The Mill videos are worth watching again - there are variations on NaT handling and looping and branching etc that make DSPs much more general-purpose.
I don’t know how similar this Electron is, but the Mill explained how it could be done.
I love these videos and his enthusiasm for the problem space. Unfortunately, it seems to me that the progress/ideas have floundered because of concerns around monetizing intellectual property, which is a shame. If he had gone down a more RISC-V like route, I wonder if we would see more real-world prototypes and actual use cases. This type of thing seems great for microprocessor workloads.
It kinda sounds like it, though the article explicitly said it's not VLIW.
I've always felt like itanium was a great idea but came too soon and too poorly executed. It seemed like the majority of the commercial failure came down to friction from switching architecture and the inane pricing rather than the merits of the architecture itself. Basically intel being intel.
I disagree; Itanium was fundamentally flawed for general purpose computing and especially time-shared generally purpose computing. VLIW is not practical in time-sharing systems without completely rethinking the way cache works, and Itanium didn't really do that.

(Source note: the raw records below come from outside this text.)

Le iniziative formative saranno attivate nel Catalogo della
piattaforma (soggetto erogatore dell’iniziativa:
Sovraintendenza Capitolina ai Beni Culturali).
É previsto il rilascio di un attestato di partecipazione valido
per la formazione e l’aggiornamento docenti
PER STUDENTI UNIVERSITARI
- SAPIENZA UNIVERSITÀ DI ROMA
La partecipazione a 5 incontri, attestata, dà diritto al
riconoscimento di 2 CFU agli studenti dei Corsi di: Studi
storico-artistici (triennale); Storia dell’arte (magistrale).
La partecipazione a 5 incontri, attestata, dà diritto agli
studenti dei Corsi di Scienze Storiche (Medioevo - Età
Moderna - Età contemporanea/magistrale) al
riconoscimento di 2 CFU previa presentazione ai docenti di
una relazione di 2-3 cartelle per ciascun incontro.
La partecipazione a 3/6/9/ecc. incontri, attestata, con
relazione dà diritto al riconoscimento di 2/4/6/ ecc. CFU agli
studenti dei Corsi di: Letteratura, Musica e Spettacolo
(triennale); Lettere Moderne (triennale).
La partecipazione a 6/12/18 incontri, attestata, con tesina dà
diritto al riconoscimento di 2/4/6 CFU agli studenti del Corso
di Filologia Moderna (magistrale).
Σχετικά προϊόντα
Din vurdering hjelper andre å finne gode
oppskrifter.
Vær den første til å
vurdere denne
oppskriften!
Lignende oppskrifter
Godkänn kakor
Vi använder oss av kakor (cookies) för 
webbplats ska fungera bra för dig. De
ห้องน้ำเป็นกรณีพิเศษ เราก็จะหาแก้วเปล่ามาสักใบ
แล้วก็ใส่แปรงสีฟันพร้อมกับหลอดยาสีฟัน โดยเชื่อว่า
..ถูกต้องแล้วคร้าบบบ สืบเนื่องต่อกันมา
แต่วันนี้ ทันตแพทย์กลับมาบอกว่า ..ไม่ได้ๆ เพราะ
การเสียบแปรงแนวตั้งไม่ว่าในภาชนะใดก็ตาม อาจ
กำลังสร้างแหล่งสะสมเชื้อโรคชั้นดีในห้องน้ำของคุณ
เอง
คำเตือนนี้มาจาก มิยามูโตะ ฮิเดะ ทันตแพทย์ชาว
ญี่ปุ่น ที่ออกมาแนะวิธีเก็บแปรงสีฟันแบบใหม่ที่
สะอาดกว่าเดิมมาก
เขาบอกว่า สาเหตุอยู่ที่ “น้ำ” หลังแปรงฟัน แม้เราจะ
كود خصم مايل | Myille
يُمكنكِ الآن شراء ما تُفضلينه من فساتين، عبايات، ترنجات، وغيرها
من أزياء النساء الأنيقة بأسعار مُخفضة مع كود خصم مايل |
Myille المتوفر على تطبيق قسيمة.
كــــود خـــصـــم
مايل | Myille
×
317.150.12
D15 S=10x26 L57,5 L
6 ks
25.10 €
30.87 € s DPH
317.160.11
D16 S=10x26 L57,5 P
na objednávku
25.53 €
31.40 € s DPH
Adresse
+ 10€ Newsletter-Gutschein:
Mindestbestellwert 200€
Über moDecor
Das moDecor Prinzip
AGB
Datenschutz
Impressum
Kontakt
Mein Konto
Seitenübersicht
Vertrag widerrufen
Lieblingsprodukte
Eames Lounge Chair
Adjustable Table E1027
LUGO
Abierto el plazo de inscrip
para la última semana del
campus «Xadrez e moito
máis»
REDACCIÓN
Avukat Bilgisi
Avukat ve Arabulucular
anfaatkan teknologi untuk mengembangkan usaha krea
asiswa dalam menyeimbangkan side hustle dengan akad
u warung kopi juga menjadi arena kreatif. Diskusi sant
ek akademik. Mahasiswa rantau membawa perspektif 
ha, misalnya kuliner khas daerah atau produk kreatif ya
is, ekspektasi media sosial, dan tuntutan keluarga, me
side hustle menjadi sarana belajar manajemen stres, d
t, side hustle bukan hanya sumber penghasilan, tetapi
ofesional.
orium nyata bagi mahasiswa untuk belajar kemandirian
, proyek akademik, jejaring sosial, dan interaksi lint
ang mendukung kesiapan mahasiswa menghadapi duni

As soon as a system has variable instruction latency, VLIW completely stops working; the entire concept is predicated on the compiler knowing how many cycles each instruction will take to retire ahead of time. With memory access hierarchy and a nondeterministic workload, the system inherently cannot know how many cycles an instruction will take to retire because it doesn't know what tier of memory its data dependencies live in up front.
The advantage of out-of-order execution is that it dynamically adapts to data availability.
This is also why VLIW works well where data availability is _not_ dynamic, for example in DSP applications.
As for this Electron thing, the linked article is too puffed to tell what it's actually doing. The first paragraph says something about "no caches" but the block diagram has a bunch of caches in it. It sort of sounds like an FPGA with bigger primitives (configurable instruction tiles rather than gates), which means that synchronization is going to continue to be the problem and I don't know how they'll solve for variable latency.
Not to detract form your point, but Itanium's design was to address the code compatibility between generations. You could have code optimized for a wider chip run on a narrower chip because of the stop bits.
The compiler still needs to know how to schedule to optimize for a specific microarchitecture but the code would still run albeit not as efficiently.
As an aside, I never looked into the perf numbers but having adjustable register windows while cool probably made for terrible context switching and/or spilling performance.
That's the simplest and most obvious way I can think of. I know the Mill folks were deeply into this space and probably invented something more clever but I haven't kept up with their research in many years.
It does feel maybe like the world has changed a bit now that LLVM is ubiquitous with its intermediate representation form being available for specialized purposes. Translation from IR to a VLIW plan should be easier now than the state of compiler tech in the 90s.
But "this is a good idea just poorly executed" seems to be the perennial curse of VLIW, and how Itanium ended up shoved onto people in the first place.
No, but multiple GPU shader architectures use VLIW instructions. It's totally doable with modern compilers, but it's only adventageous to parallelizable tasks, hence the use in GPUs.